* Dataset:
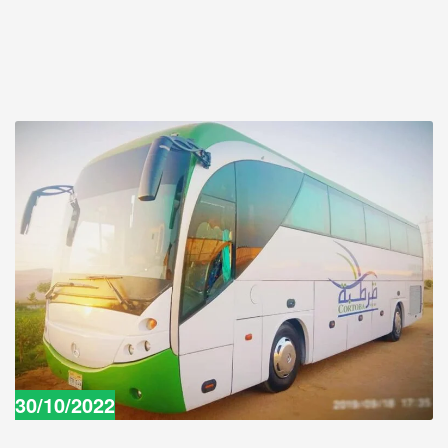
30/10/2022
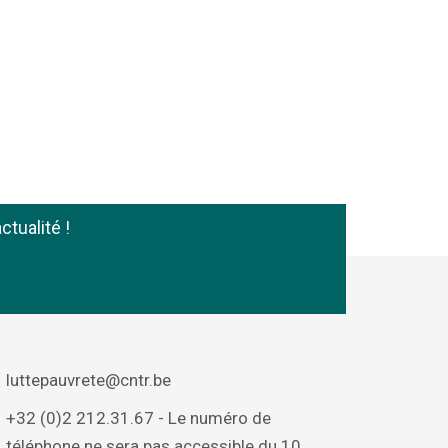
ctualité !
luttepauvrete@cntr.be
+32 (0)2 212.31.67 - Le numéro de
téléphone ne sera pas accessible du 10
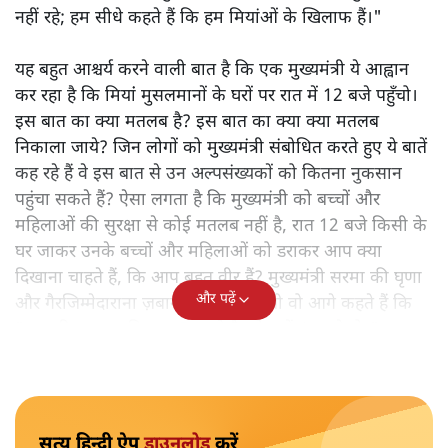
नहीं रहे; हम सीधे कहते हैं कि हम मियांओं के खिलाफ हैं।"
यह बहुत आश्चर्य करने वाली बात है कि एक मुख्यमंत्री ये आह्वान
कर रहा है कि मियांं मुसलमानों के घरों पर रात में 12 बजे पहुँचो।
इस बात का क्या मतलब है? इस बात का क्या क्या मतलब
निकाला जाये? जिन लोगों को मुख्यमंत्री संबोधित करते हुए ये बातें
कह रहे हैं वे इस बात से उन अल्पसंख्यकों को कितना नुकसान
पहुंचा सकते हैं? ऐसा लगता है कि मुख्यमंत्री को बच्चों और
महिलाओं की सुरक्षा से कोई मतलब नहीं है, रात 12 बजे किसी के
घर जाकर उनके बच्चों और महिलाओं को डराकर आप क्या
दिखाना चाहते हैं, कि आप बहुत वीर हैं? मुख्यमंत्री सरमा की घृणा
और पढ़ें
और गैरजिम्मेदाराना ज़बान यहीं नहीं रुकती वो आगे कहते हैं कि
"अगर रिक्शा का किराया 5 रुपये है, तो उन्हें 4 रुपये दो।"
सत्य हिन्दी ऐप
डाउनलोड
करें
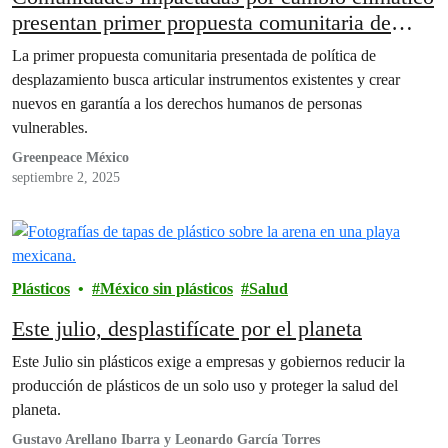
presentan primer propuesta comunitaria de
política pública sobre desplazamiento
La primer propuesta comunitaria presentada de política de
climático
desplazamiento busca articular instrumentos existentes y crear
nuevos en garantía a los derechos humanos de personas
vulnerables.
Greenpeace México
septiembre 2, 2025
Plásticos
México sin plásticos
Salud
Este julio, desplastifícate por el planeta
Este Julio sin plásticos exige a empresas y gobiernos reducir la
producción de plásticos de un solo uso y proteger la salud del
planeta.
Gustavo Arellano Ibarra y Leonardo García Torres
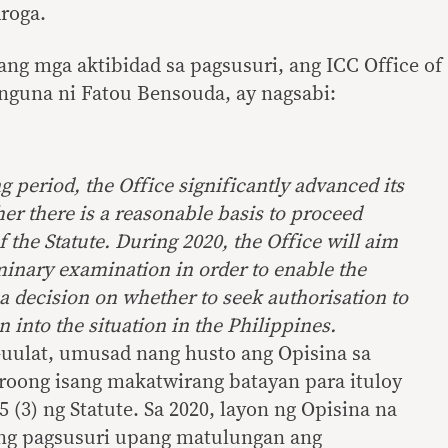
droga.
nang mga aktibidad sa pagsusuri, ang ICC Office of
nguna ni Fatou Bensouda, ay nagsabi:
g period, the Office significantly advanced its
er there is a reasonable basis to proceed
f the Statute. During 2020, the Office will aim
iminary examination in order to enable the
a decision on whether to seek authorisation to
n into the situation in the Philippines.
-uulat, umusad nang husto ang Opisina sa
roong isang makatwirang batayan para ituloy
5 (3) ng Statute. Sa 2020, layon ng Opisina na
ng pagsusuri upang matulungan ang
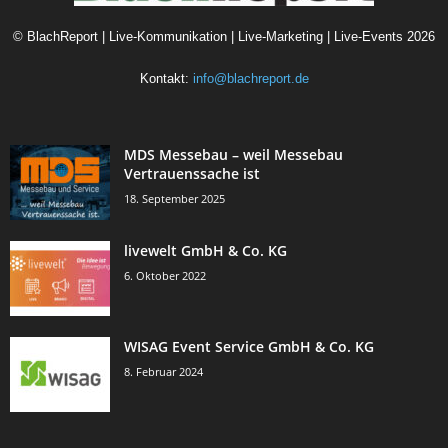
©
BlachReport | Live-Kommunikation | Live-Marketing | Live-Events
2026
Kontakt:
info@blachreport.de
MDS Messebau – weil Messebau
Vertrauenssache ist
18. September 2025
livewelt GmbH & Co. KG
6. Oktober 2022
WISAG Event Service GmbH & Co. KG
8. Februar 2024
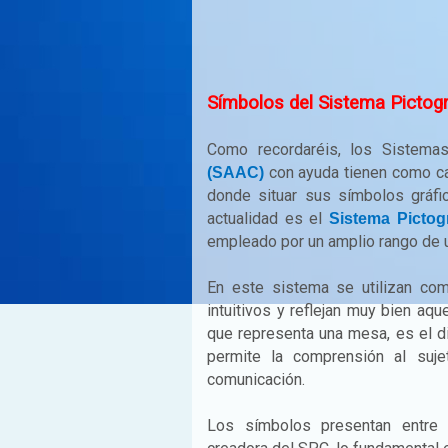
Símbolos del Sistema Pictog
Como recordaréis, los Sistemas
con ayuda tienen como car
(SAAC)
donde situar sus símbolos gráfi
actualidad es el
Sistema Pictog
empleado por un amplio rango de us
En este sistema se utilizan c
intuitivos y reflejan muy bien aqu
que representa una mesa, es el d
permite la comprensión al suje
comunicación.
Los símbolos presentan entre 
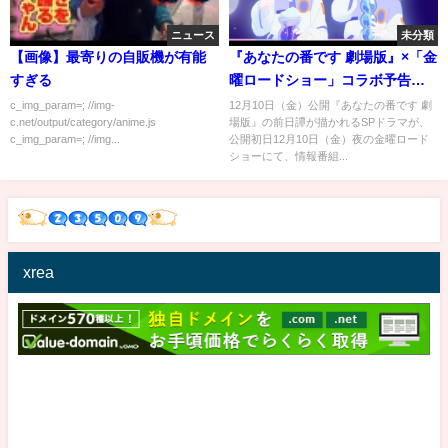
ニュース
未分類
【画像】最寄りの自販機が有能
『あなたの番です 劇場版』×「金
すぎる
曜ロードショー」コラボ予告
≪12月10日（金）公開≫
c_img_param=; //img-
12月10日（金）公開『あなたの番です 劇
c.net/output/category/anime.js
場版』の前日譚が描かれるSPドラマが、
c_img_param=; //img...
公開初日12月10日（金）夜の金曜ロード
ショーにて、情報番組...
xrea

* Work item: From the line containing "livewelt GmbH & Co. KG" to the last line of the entries, copy every line exactly, including both ends, and leave out the pictures.

* Exercise response:
livewelt GmbH & Co. KG
6. Oktober 2022
WISAG Event Service GmbH & Co. KG
8. Februar 2024
Símbolos del Sistema Pictog
Como recordaréis, los Sistemas
con ayuda tienen como car
(SAAC)
donde situar sus símbolos gráfi
actualidad es el
Sistema Pictog
empleado por un amplio rango de us
En este sistema se utilizan c
intuitivos y reflejan muy bien aqu
que representa una mesa, es el d
permite la comprensión al suje
comunicación.
Los símbolos presentan entre 
ニュース
未分類
【画像】最寄りの自販機が有能
『あなたの番です 劇場版』×「金
すぎる
曜ロードショー」コラボ予告
≪12月10日（金）公開≫
c_img_param=; //img-
12月10日（金）公開『あなたの番です 劇
c.net/output/category/anime.js
場版』の前日譚が描かれるSPドラマが、
c_img_param=; //img...
公開初日12月10日（金）夜の金曜ロード
ショーにて、情報番組...
xrea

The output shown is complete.